PAGE TEXT -
* * * *
# Question concerning Ainur



## LotharArmstrong (Aug 28, 2002)

Silly question really but its about the "colours" of the Ainur. Gandalf was Grey (then white), Saruman was White, and Radagast was brown. Are these colours a reflection of their ability with "magic" and are there any other colours?


----------



## Beorn (Aug 28, 2002)

First off, the wizards are _Maiar_ (singular, _Maia_). The Ainur were one step above the Maiar.

Check out Who are the Wizards?, Question about Wizards, and The 5 Rods.

For the same information about the wizards three times in a row...
(hehehe)

As far as I know, there aren't any links between color and power, except what your mind may create: White = Most powerful, Grey = has to do with smoke (and therefore fire), Brown = has to do with earth....but then again, you could link any color to anything if you put your mind to it...


----------



## Dark_wraith (Aug 28, 2002)

well i dunno about you but if colours reflect abilities then i think radagast the 'brown' should be avoided!!!! (scary name!!)


----------



## pohuist (Aug 28, 2002)

I think Maiar were patr of the Ainur, so I don't see how Ainur were one step above.

I belive you could infer that White is the most powerful as first Saruman and then Gandalf were the most powerful. Grey to me is not fire and smoke but rather very close to white, so, second in power.
* * * *
PROBLEM 1 -
Recast the records as a Markdown table with the columns Row and Line, one numbered row per line. Start at the line containing "38: (226, 82)", end at the line containing "9: (726, 371)", skip blank lines and leave out the pictures.
The thread on the Ainur has no connection to the records.

(Dataset entries)
* * * *
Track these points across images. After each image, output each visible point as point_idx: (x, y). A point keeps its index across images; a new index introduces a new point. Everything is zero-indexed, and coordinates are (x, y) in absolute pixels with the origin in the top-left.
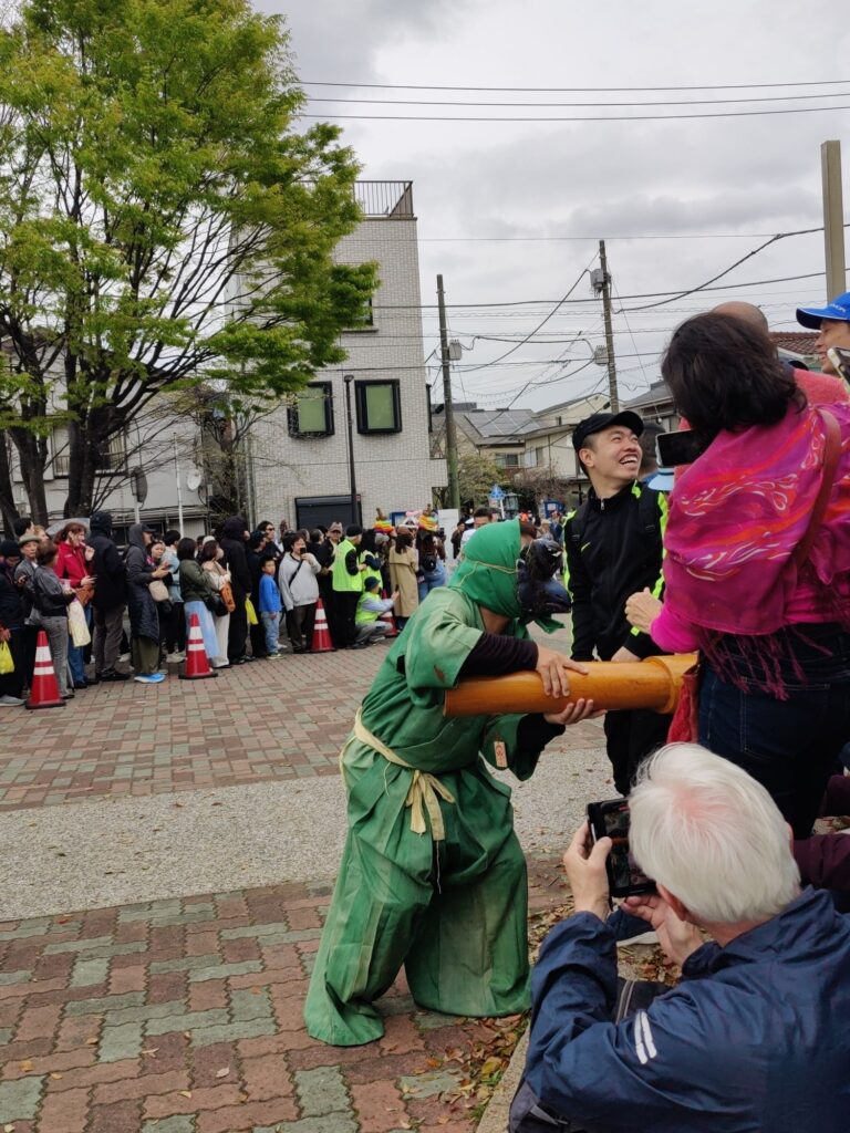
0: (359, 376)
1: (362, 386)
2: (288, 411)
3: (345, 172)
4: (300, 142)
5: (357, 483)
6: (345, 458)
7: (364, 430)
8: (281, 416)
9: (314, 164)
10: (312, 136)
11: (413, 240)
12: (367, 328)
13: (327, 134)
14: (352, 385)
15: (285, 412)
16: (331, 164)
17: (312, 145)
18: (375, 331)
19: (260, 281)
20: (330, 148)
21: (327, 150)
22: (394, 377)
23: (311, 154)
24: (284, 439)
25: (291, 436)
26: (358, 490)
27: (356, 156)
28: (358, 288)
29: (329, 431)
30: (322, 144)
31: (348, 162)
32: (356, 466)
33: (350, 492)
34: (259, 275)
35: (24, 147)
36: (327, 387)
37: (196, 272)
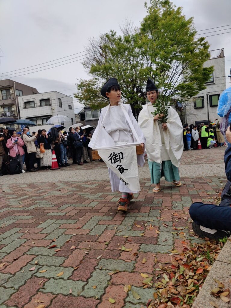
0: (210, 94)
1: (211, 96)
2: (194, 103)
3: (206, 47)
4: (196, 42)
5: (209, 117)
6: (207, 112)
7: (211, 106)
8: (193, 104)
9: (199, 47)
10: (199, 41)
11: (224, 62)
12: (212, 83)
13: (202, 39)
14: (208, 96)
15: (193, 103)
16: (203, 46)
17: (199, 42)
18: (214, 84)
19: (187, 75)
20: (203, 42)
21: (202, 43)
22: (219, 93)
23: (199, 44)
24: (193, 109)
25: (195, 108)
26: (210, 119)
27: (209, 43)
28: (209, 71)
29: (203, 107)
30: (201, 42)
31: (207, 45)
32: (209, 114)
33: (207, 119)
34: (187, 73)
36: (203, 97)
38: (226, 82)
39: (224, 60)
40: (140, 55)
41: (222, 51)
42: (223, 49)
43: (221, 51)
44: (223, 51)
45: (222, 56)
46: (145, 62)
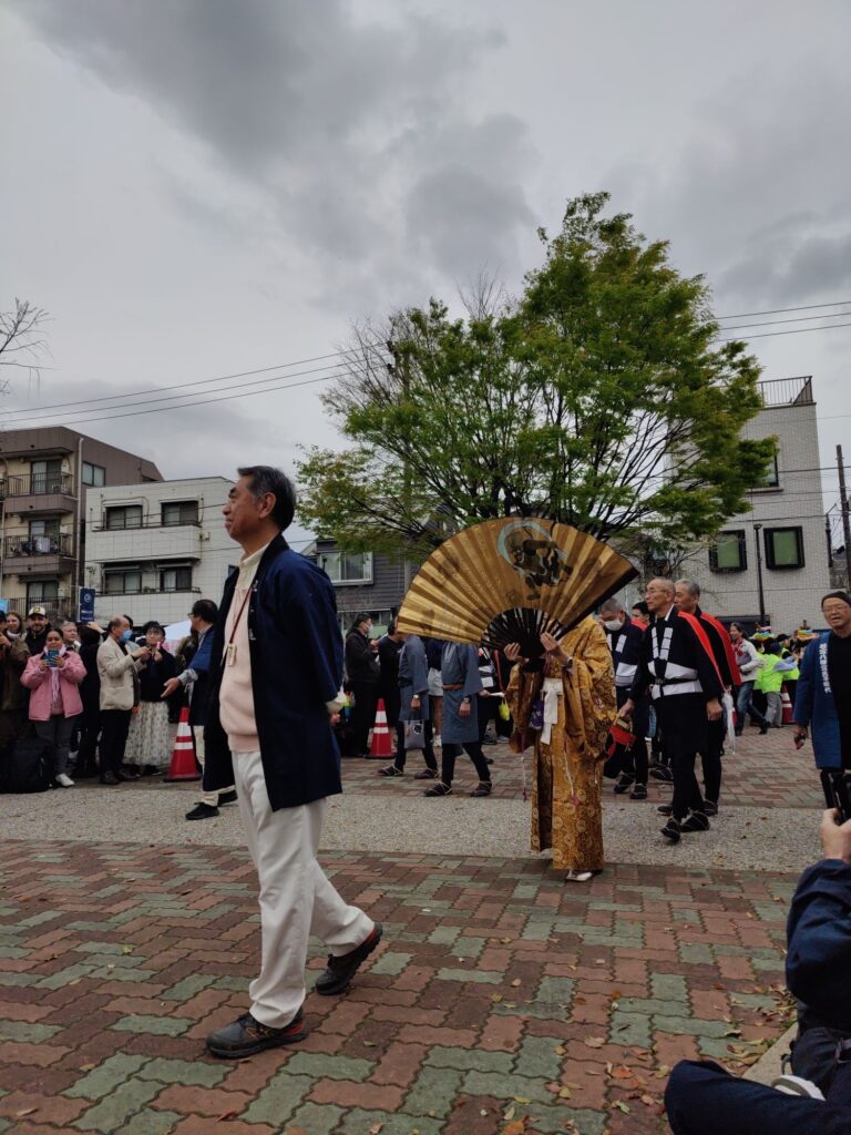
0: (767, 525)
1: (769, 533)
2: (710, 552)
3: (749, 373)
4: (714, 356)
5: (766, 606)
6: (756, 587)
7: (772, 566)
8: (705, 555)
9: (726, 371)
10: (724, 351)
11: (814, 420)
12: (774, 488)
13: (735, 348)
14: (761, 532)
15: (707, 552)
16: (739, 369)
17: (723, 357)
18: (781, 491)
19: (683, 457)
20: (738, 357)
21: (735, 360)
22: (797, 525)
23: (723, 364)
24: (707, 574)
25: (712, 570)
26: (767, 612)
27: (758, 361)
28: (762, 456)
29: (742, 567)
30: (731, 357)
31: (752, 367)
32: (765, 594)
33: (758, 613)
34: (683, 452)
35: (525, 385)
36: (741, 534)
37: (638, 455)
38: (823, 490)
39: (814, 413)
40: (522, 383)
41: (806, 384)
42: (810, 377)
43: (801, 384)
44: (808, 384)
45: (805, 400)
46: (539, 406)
* * * *
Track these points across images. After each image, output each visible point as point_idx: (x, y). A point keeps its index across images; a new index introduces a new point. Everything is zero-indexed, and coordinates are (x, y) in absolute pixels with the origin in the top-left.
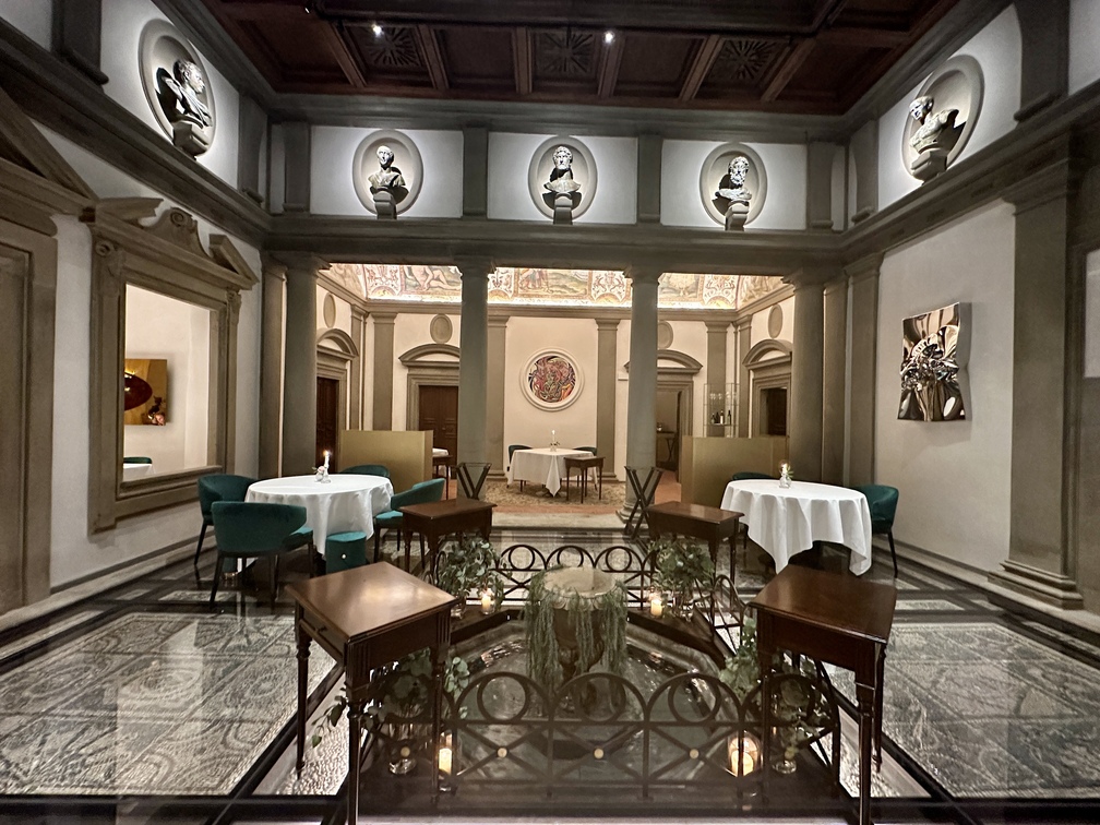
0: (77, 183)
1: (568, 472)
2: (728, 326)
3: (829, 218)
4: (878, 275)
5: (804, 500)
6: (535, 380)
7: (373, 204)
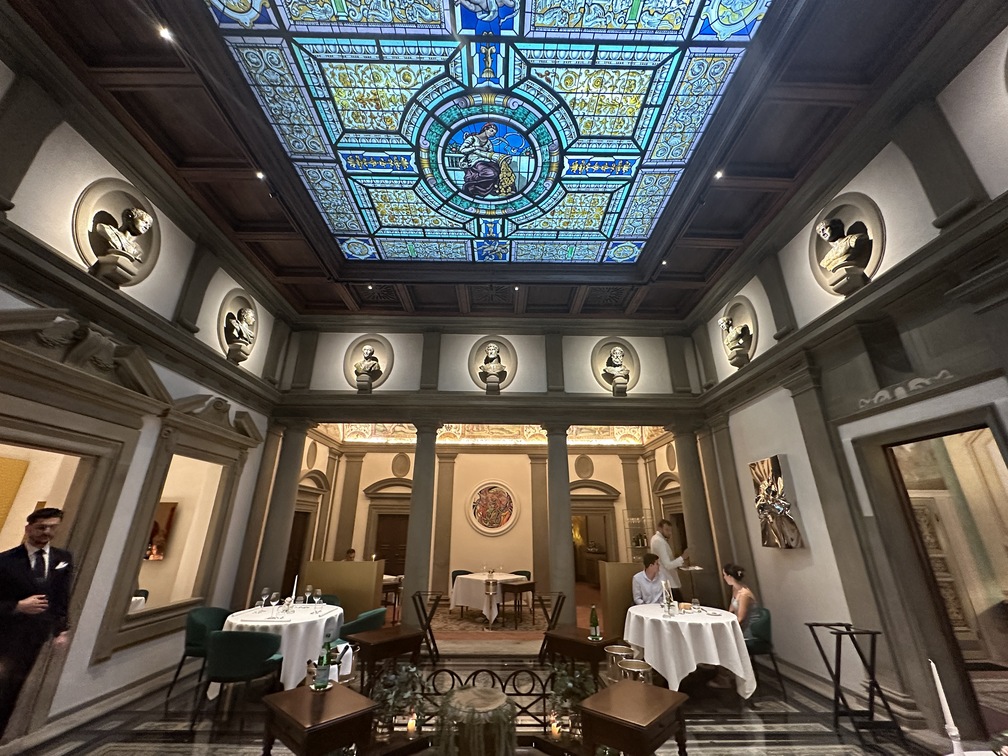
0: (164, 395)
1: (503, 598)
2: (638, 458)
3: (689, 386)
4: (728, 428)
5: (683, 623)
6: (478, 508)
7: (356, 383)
* * * *
PROBLEM 2 -
Please echo the thread on the Ainur word for word, starting at "## Dark_wraith (Aug" and ending at "pohuist (Aug 28, 2002)".

WRITTEN SOLUTION 1 -
| Row | Line |
|---|---|
| 1 | 38: (226, 82) |
| 2 | 39: (224, 60) |
| 3 | 40: (140, 55) |
| 4 | 41: (222, 51) |
| 5 | 42: (223, 49) |
| 6 | 43: (221, 51) |
| 7 | 44: (223, 51) |
| 8 | 45: (222, 56) |
| 9 | 46: (145, 62) |
| 10 | 0: (767, 525) |
| 11 | 1: (769, 533) |
| 12 | 2: (710, 552) |
| 13 | 3: (749, 373) |
| 14 | 4: (714, 356) |
| 15 | 5: (766, 606) |
| 16 | 6: (756, 587) |
| 17 | 7: (772, 566) |
| 18 | 8: (705, 555) |
| 19 | 9: (726, 371) |

WRITTEN SOLUTION 2 -
## Dark_wraith (Aug 28, 2002)

well i dunno about you but if colours reflect abilities then i think radagast the 'brown' should be avoided!!!! (scary name!!)


----------



## pohuist (Aug 28, 2002)